A l'époque, pourtant, Steffi Graf, gagnante du psychodrame, avait remporté une somme bien moindre qu'Agassi, sorti lui aussi vainqueur d'un psychodrame comparable. Moins estimée professionnellement puisque moins bien payée, Steffi Graf n'en demeurait pas moins une sportive tout aussi estimée que son futur mari, au même titre que les Graf, Seles, Sabatini, Sanchez, Davenport, Capriati, Hingis ou Pierce qui trustaient, comme elle, les premières places et les médias. Aujourd'hui, à part Serena Williams et peut-être Sharapova, personne n'est capable de citer une seule championne de tennis. Que s'est-il passé pour que le tennis féminin sombre ainsi dans l'indifférence ? 

Le volontarisme y est peut-être pour quelque chose. Par un effet pervers, les efforts intentés par les instances dirigeantes du tennis pour améliorer l'équité ont entraîné l'émergence de critiques à fondement purement mysogine. Pourquoi payer autant des athlètes qui rapportent moins ? Pourquoi mettre en avant des sportives supposément moins fortes, moins charismatiques que leurs collègues masculins ? Enfin et surtout, le tennis féminin souffre désormais d'un procès en leadership qu'il ne subissait pas avant : supposément plus volatile (break sur break), moins organisé, moins spectaculaire, plus ennuyeux, il n'attirerait pas les spectateurs et ne serait qu'un ersatz de tennis, une sorte de concession accordée du bout des lèvres à des presqu'homonymees slaves qui feraient mumuse sur le court pour toute forme de compétition. 
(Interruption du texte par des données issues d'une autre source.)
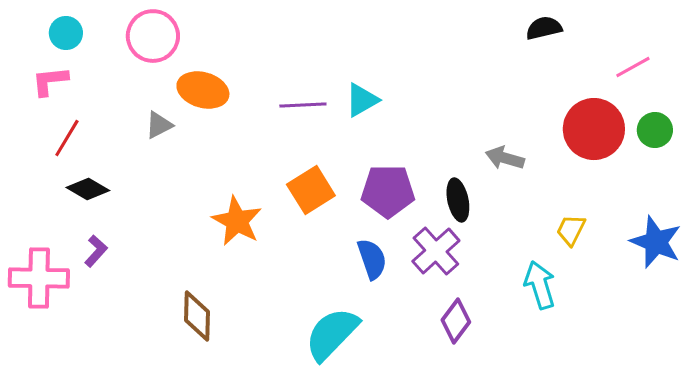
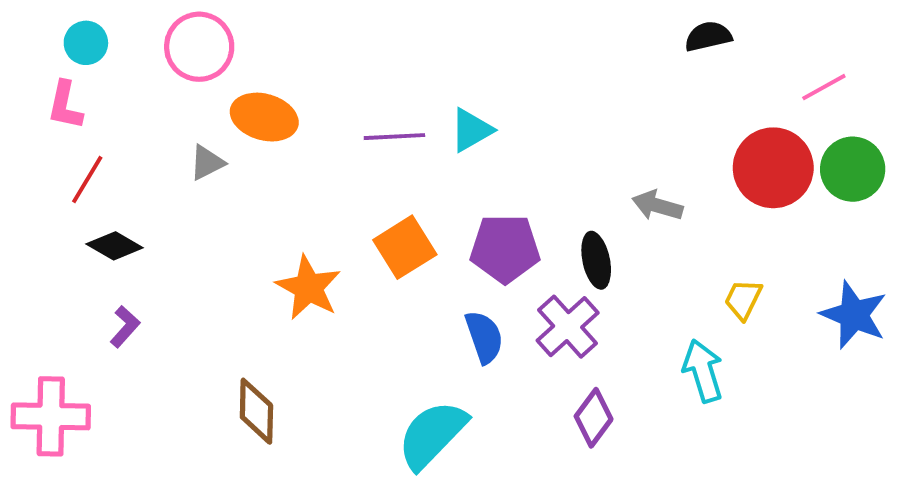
pink L-shape: (50, 81) -> (65, 105), turned -72
green circle: (655, 130) -> (853, 169), size x1.4
pink cross: (39, 278) -> (51, 416), moved

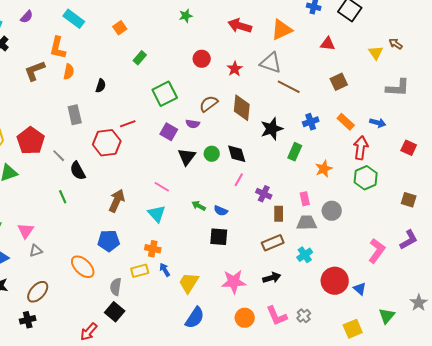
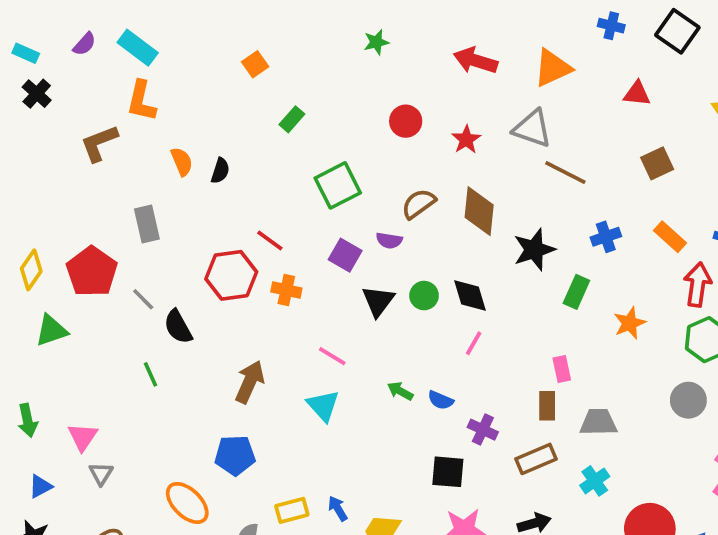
cyan rectangle: (74, 19) -> (138, 48), moved
orange semicircle: (69, 72) -> (182, 162), moved, turned -35
gray rectangle: (75, 115) -> (147, 224), moved
red line: (128, 124) -> (270, 240), turned 56
purple cross: (264, 194) -> (483, 430), moved
pink rectangle: (305, 199) -> (562, 369), moved
gray circle: (332, 211) -> (688, 400), moved
black square: (219, 237) -> (448, 472), moved
orange cross: (153, 249) -> (286, 290), moved
gray triangle: (36, 251) -> (101, 474), turned -40

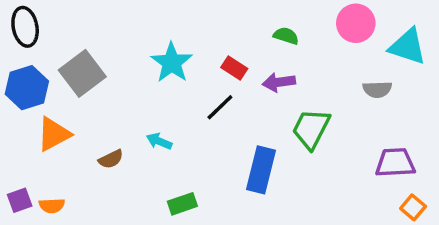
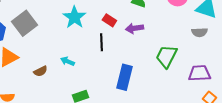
gray semicircle: (377, 89) -> (199, 32), moved
black line: (220, 107) -> (101, 42), turned -48
green trapezoid: (311, 129) -> (166, 56), moved

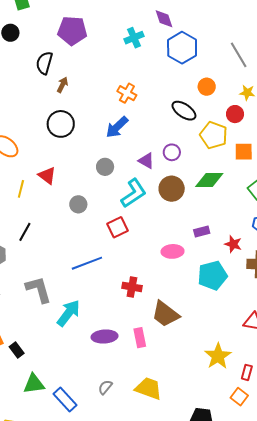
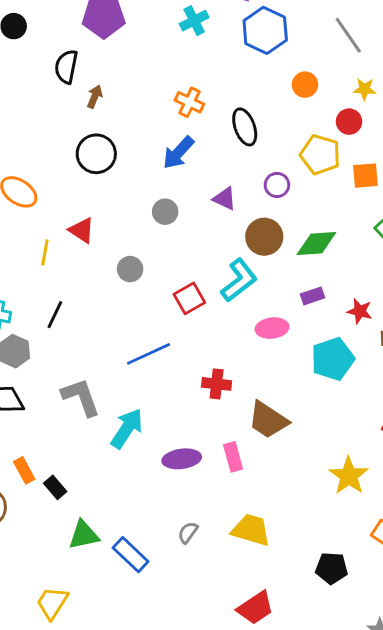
black ellipse: (184, 111) -> (245, 127), moved, turned 40
purple circle: (172, 152) -> (277, 185), moved
green diamond: (209, 180) -> (316, 244), moved
cyan L-shape: (134, 193) -> (239, 280), moved

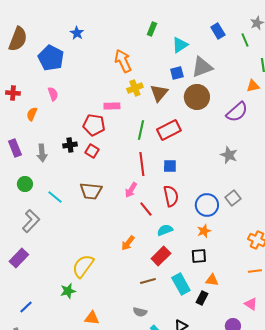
Seule représentante à échapper à cela, Serena Williams attire des critiques d'un autre genre. Trop musclée, trop noire sans doute aussi, trop arrogante, elle ne jouerait pas dans la même cour que les autres. "Sereno" peut-on lire en commentaire des articles qui lui sont concernés sur L'Equipe. Il faudrait savoir ce qu'on veut. 

Cette désaffection pour le tennis féminin est un exemple typique de machisme ordinaire : les femmes ne font jamais ce qu'il faut. Correspondent-elles aux stéréotypes féminins qu'on ne les considère pas comme des athlètes valables ; sont-elles plus musclées que la moyenne et on les moque pour leur physique. 

Je regarderai Federer-Nadal et la finale (j'espère) entre Anisimova et Konta. Si vous ne savez pas qui c'est, cela ne fait pas de vous quelqu'un de cool.